Driving under the influence is a crime that the state of Georgia does not treat lightly. Numerous people suffer injuries or worse in accidents with drunk drivers. As such, police are constantly on the lookout for potential DUI suspects.
Here is the thing with DUI cases: there is no case if the arresting officer lacked reasonable suspicion from the get-go. Wondering what that means? Reasonable suspicion simply means that an officer has to have reason to believe a person is committing a crime in order to detain that individual and start an investigation. In DUI cases, this means that, before an officer can initiate a traffic stop, he or she has to witness something that suggests a driver is operating his or her vehicle while impaired.
Why does reasonable suspicion matter? If law enforcement officers did not have to establish reasonable suspicion, they could abuse their power. They would have the ability to pull anyone over, whenever they want — which is not okay. The requirement to establish reasonable suspicion is there to protect the public.

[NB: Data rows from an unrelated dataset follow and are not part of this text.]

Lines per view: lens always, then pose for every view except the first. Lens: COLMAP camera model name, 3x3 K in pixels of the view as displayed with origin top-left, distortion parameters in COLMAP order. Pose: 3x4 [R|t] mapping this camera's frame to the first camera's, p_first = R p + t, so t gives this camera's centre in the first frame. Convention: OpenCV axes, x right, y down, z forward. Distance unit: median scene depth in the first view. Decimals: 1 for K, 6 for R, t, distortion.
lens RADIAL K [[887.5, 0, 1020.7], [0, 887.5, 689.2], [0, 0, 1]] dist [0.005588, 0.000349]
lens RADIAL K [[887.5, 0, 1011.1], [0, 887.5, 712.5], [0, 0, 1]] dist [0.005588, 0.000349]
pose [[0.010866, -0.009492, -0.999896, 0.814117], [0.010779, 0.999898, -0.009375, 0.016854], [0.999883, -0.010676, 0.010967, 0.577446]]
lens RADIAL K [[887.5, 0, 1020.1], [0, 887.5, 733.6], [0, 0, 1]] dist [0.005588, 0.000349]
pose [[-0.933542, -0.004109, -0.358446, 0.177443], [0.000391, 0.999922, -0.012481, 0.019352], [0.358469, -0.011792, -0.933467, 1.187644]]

Reasonable suspicion in a DUI case may be established by watching a person commit a traffic violation. Common traffic violations committed by impaired drivers tend to include failure to maintain lane, making illegal turns, erratic driving, and causing or nearly causing collisions — among various others. Georgia residents who find themselves facing DUI charges following traffic stops have the right to question if reasonable suspicion was sufficiently established in their cases. If it was not, and they can prove that in court, the charges may be dismissed.